Teachers benefit from having their own blog when they are able to provide useful insights to their subject that perhaps don't 'fit' into the curriculum, where they can provide good study links and provide a model of being a learner themselves, even if that just means posting links to videos that really make you think. Teachers also stand to benefit for future employment if we can find them easily and then see from their blog that they are not egotists ;-), that they regularly and publicly reflect on their practice and on how to do better at their jobs - and encourage others, including pupils, to help them do better.
A blog, being a website that is so easily and quickly updated, so easily categorisable, can help order the chaotic thoughts and experiences we all have while learning. It can become the revision guide and, best of all, it's the kids who will have written it.
Creating an ever-changing school or class webpage
Wikis on Wikispaces or PBWiki are good for creating quick and easy websites in a click, but they're not exciting unless they change a lot - and that means someone has to change it. Using an Ajax-based RSS aggregator such as Netvibes or PageFlakes (the latter works best in East Lothian and is what we use on the eduBuzz Explore page) provides an ever-changing, minimum effort, quite easy on the eye homepage for students. For younger kids and probably teens, too, YourMinis is prettier to look at.

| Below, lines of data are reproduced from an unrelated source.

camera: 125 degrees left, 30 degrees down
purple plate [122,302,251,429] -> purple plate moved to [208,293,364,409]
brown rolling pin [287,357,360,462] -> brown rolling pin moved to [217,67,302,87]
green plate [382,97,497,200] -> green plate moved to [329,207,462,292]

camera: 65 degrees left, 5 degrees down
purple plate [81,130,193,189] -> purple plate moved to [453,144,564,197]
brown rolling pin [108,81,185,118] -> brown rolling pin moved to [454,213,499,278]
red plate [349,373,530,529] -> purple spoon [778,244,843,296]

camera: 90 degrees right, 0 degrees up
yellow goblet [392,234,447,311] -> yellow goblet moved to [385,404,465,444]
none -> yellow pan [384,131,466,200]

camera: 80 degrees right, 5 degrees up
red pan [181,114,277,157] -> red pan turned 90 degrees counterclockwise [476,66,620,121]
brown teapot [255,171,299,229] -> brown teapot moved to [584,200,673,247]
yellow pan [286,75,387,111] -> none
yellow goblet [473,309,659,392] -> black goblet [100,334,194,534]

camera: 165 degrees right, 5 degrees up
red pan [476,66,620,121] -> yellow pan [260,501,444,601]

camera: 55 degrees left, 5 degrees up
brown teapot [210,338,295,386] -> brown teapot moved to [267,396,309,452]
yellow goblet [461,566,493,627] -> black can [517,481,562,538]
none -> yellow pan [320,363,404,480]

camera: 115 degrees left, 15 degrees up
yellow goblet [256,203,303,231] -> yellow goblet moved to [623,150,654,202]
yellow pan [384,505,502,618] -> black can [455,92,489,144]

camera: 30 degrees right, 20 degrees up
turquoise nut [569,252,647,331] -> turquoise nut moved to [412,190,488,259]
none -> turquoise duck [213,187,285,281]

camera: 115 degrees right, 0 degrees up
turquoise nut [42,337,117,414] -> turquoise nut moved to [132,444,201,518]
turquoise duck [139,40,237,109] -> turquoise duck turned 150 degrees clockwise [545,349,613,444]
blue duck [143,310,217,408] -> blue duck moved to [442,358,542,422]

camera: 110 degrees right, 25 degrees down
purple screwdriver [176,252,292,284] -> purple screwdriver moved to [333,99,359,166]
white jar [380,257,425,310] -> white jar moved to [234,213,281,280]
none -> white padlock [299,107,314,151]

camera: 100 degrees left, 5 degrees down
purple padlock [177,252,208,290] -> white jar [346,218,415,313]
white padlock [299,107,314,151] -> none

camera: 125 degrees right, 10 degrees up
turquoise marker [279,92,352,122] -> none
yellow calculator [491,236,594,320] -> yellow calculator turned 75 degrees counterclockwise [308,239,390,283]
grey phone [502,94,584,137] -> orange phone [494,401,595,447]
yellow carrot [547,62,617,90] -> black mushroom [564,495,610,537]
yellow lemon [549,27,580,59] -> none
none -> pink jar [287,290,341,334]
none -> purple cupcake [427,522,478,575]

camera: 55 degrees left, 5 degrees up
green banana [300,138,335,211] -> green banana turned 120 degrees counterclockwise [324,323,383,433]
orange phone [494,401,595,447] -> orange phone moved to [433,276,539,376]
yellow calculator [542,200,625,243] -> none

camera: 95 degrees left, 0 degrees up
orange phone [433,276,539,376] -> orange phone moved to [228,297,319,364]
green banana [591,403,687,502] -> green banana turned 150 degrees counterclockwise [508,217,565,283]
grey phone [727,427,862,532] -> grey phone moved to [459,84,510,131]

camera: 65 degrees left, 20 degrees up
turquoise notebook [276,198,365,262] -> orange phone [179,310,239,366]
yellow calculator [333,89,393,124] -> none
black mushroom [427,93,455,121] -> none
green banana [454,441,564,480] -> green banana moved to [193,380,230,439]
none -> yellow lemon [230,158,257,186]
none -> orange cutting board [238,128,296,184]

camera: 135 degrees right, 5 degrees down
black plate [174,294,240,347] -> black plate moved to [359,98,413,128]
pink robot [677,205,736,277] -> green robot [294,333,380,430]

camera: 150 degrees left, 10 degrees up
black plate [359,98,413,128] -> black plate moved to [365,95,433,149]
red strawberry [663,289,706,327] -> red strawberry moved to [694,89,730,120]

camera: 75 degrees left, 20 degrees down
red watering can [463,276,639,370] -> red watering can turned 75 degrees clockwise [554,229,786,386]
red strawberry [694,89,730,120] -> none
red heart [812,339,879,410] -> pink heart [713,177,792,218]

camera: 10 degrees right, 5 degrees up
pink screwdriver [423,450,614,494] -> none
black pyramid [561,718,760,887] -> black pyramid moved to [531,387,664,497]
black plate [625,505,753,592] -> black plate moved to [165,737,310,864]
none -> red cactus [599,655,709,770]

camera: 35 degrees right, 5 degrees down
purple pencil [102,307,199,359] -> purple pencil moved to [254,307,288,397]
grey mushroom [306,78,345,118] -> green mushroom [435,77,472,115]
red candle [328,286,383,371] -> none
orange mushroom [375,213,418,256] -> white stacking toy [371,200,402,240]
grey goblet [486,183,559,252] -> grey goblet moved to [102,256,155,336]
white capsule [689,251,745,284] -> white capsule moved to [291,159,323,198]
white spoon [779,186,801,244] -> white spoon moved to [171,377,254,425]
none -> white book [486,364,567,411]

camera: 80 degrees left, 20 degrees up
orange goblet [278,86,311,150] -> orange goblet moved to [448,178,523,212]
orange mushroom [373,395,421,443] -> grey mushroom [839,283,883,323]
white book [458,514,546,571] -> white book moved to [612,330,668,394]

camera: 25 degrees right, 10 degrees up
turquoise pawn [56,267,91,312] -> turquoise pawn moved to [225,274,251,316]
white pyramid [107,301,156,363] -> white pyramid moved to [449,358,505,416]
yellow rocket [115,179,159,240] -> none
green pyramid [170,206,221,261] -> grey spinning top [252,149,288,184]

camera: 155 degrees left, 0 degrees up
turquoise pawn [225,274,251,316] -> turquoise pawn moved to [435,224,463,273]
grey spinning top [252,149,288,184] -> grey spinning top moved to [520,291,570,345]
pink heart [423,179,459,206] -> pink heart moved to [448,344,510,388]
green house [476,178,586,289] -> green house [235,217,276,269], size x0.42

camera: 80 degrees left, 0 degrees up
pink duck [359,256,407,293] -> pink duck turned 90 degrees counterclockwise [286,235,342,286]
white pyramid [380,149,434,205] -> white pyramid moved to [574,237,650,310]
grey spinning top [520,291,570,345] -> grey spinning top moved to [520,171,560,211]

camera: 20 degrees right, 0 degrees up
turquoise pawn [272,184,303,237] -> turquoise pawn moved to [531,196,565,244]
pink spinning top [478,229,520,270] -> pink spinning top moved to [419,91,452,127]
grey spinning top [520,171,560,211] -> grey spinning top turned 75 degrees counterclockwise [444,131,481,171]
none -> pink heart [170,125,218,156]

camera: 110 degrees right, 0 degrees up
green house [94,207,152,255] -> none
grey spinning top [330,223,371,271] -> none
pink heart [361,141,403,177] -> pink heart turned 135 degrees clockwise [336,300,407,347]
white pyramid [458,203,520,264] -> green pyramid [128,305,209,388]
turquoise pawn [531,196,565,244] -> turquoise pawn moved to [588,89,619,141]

Guidelines and letters for parents
East Lothian is one of the first Local Authorities in the country to have a policy on social media use both for teachers and for learners, together with letters of permission for Under-16s and for Over-16s. All schools in the Authority will use these as standard from the beginning of the school year, with non-returns or negative responses logged on the pupil monitoring system, Phoenix. In the meantime, feel free to use these for ad hoc projects. They are, of course, Creative Commons, so other Local Authorities and teachers may use and adapt these (at their own risk ;-).